Transcreva fielmente, do trecho sobre o pagamento de abono-família, a passagem que vai de "Art. 13. Até" até "Complementar n. 01/90.".

TRECHO DO DOCUMENTO
----
A meu ver, assiste razão ao órgão consultivo desta Corte, porquanto o esclarecimento apresentado pelo Recorrente serviu tão-somente para justificar a irregularidade apurada e não para ilidi-la.

 

O descumprimento de preceito legal é patente, já que o mencionado adicional apenas deve ser percebido pelo servidor que estiver no exercício do cargo.

 

Desta feita, acompanho a Consultoria, para manter o débito em questão.

 

6.1.2. R$ 11.134,09 (onze mil cento e trinta e quatro reais e nove centavos), referente a despesas com pagamento de abono-família a servidores sem direito a tal benefício, em desacordo com o art. 39, § 3º, da Constituição Federal, com redação dada pela Emenda Constitucional n. 20, art. 1º (item 1.4 do Relatório da DMU)

 

De acordo com o Recorrente:

 

“O Salário Família está regulado pelo artigo 13 da Emenda Constitucional n. 20, que prescreve:

 

Art. 13. Até que a lei discipline o acesso ao Salário Família e auxílio reclusão para os servidores, segurados e seus dependentes, esses benefícios serão concedidos apenas àqueles que tenham renda bruta mensal igual ou inferior a R$ 360,00 (trezentos e sessenta reais) que, até a publicação da lei, serão corrigidos pelos mesmos índices aplicados aos benefícios do regime geral da previdência social.

 

Pela análise do dispositivo legal citado, verifica-se que o limite ali estabelecido só persistirá enquanto não existir Lei que o discipline.

O município de Cunha Porã, já antes da edição da Lei Complementar n. 01/90, em seu artigo 31, disciplinou o pagamento do Salário Família pago a seus servidores.

Portanto, o pagamento do Salário Família indicado pelos auditores foi pago corretamente, amparado pela Lei Orgânica do Município e também pela Lei Complementar n. 01/90.
----
DADOS DO EXERCÍCIO
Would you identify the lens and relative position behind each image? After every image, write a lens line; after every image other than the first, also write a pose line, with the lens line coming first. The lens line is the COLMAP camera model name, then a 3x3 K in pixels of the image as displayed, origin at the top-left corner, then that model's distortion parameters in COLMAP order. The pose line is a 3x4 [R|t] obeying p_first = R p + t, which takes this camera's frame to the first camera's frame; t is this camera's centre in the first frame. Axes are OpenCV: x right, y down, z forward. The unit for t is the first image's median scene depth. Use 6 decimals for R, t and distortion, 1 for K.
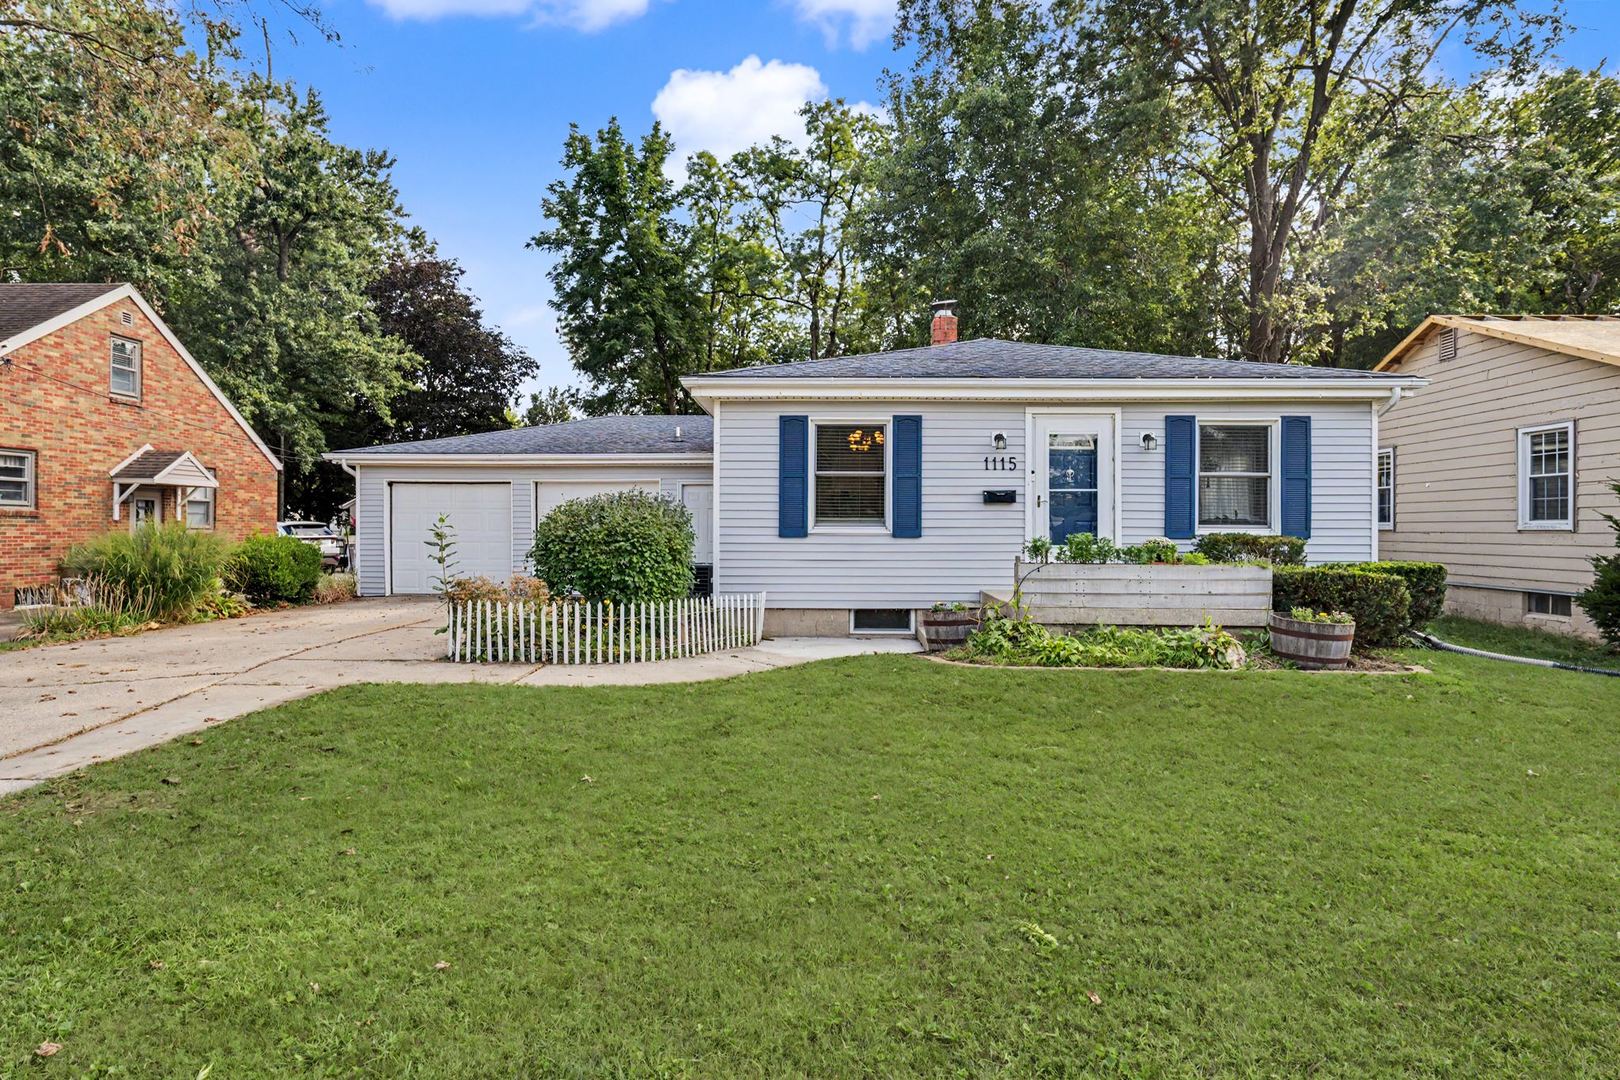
----
RESPOSTA À TAREFA
Art. 13. Até que a lei discipline o acesso ao Salário Família e auxílio reclusão para os servidores, segurados e seus dependentes, esses benefícios serão concedidos apenas àqueles que tenham renda bruta mensal igual ou inferior a R$ 360,00 (trezentos e sessenta reais) que, até a publicação da lei, serão corrigidos pelos mesmos índices aplicados aos benefícios do regime geral da previdência social.

 

Pela análise do dispositivo legal citado, verifica-se que o limite ali estabelecido só persistirá enquanto não existir Lei que o discipline.

O município de Cunha Porã, já antes da edição da Lei Complementar n. 01/90, em seu artigo 31, disciplinou o pagamento do Salário Família pago a seus servidores.

Portanto, o pagamento do Salário Família indicado pelos auditores foi pago corretamente, amparado pela Lei Orgânica do Município e também pela Lei Complementar n. 01/90.